PeaceTXT is a multidisciplinary project to explore the potential of mobile technology to amplify a proven approach to reducing violence. The program brings together several renowned partners including:

CeaseFire, a national and international public health strategy based in Chicago that has been scientifically proven to reduce shootings and killings using behavior change and disease control methods.

Medic Mobile, maker of advanced tools that enable frontline healthcare workers to better serve their communities through innovative, appropriate mobile technologies.

Ushahidi, creator of collaborative mapping platforms that allow for timely sharing and access to crowdsourced information contributed from many different sources.

The initiative is convened under the auspices of the PopTech Accelerator, which incubates unconventional collaborations with significant potential for the social and ecological good.

Project Updates

Getting Involved

The PeaceTXT team has received initial support through a generous grant provided by the Rita Allen Foundation. We are expanding our network of additional partners, supporters and technical advisors. To explore how you or your organization might contribute, please contact peacetxt@poptech.org.

In Partnership With:

Rita Allen Foundation logo

Amplifying a Proven Approach

CeaseFire is an interdisciplinary approach to reducing violence, rooted in the observation that violence is a learned behavior that can be prevented using disease control methods.

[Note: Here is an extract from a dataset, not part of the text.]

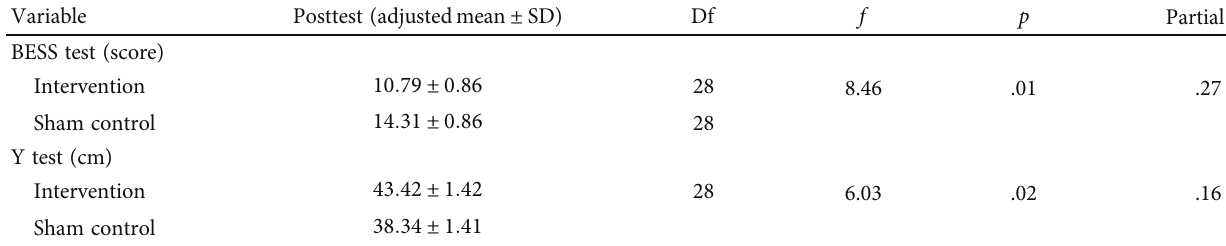
Table 3: The result of ANCOVA test.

Focusing its efforts in communities most severely impacted by violence, CeaseFire uses a system based on data to identify and detect potentially violent events; interrupt and intervene in potentially lethal situations likely to result in a shooting or killing; identify and assist the most likely persons and groups involved to change their thinking about violence; and work on community and ultimately global norms about violence. To do so, CeaseFire has a system including trained community managers, violence interrupters, outreach workers, faith leaders and other community leaders to intervene in conflicts, or potential conflicts, and provide alternative ways of thinking, and change longstanding community norms regarding the social acceptability of violence.

CeaseFire launched in 2000 in West Garfield Park, Chicago, one of the most violent communities in the U.S., and was quick to produce results, reducing shootings by 67% in its first year of operations. CeaseFire’s results have since been replicated more than 18 times in Chicago and throughout Illinois, and have now been statistically proven by a U.S. Department of Justice funded, independent three-year evaluation. The DOJ’s analysis validated CeaseFire’s success in reducing shootings and killings by 41% to 73% and demonstrated a 100% success rate in reducing retaliatory killings in five of the eight communities examined. The model has been replicated more than a dozen times nationally and has two international sites in Iraq, and planning underway in the Caribbean, London, S. Africa, and Mexico.

Mobile Technology for Social Change

The PeaceTXT project brings together some of the world’s best technologists and social innovators to explore how mobile tools and mobile messaging might further accelerate CeaseFire’s ability to engage communities, change social norms, improve its efficacy and find new paths to scale. Our investigation is broad but intensive, exploring and rigorously evaluating several possible applications.

While the initial work will focus on CeaseFire’s efforts in its model sites in Chicago, there is clear potential to apply key insights and methods to the global context. Experience and learning gained from this project is expected to prove invaluable to conflict resolution and violence prevention efforts, nationally and globally.